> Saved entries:
===============

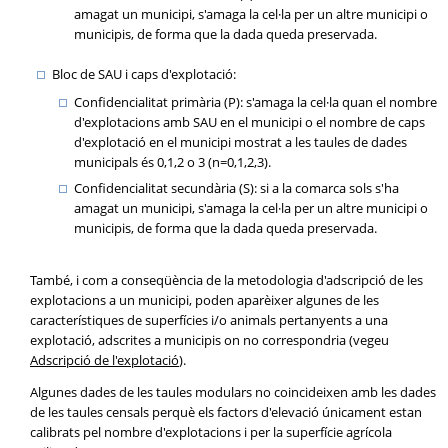
amagat un municipi, s'amaga la cel·la per un altre municipi o
municipis, de forma que la dada queda preservada.
Bloc de SAU i caps d'explotació:
Confidencialitat primària (P): s'amaga la cel·la quan el nombre
d'explotacions amb SAU en el municipi o el nombre de caps
d'explotació en el municipi mostrat a les taules de dades
municipals és 0,1,2 o 3 (n=0,1,2,3).
Confidencialitat secundària (S): si a la comarca sols s'ha
amagat un municipi, s'amaga la cel·la per un altre municipi o
municipis, de forma que la dada queda preservada.
També, i com a conseqüència de la metodologia d'adscripció de les
explotacions a un municipi, poden aparèixer algunes de les
característiques de superfícies i/o animals pertanyents a una
explotació, adscrites a municipis on no correspondria (vegeu
Adscripció de l'explotació
).
Algunes dades de les taules modulars no coincideixen amb les dades
de les taules censals perquè els factors d'elevació únicament estan
calibrats pel nombre d'explotacions i per la superfície agrícola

===============

> Your assignment: Go through the entries above, and wherever a line holds the word "Confidencialitat", copy that line.

> Solution to this task:
Confidencialitat primària (P): s'amaga la cel·la quan el nombre
Confidencialitat secundària (S): si a la comarca sols s'ha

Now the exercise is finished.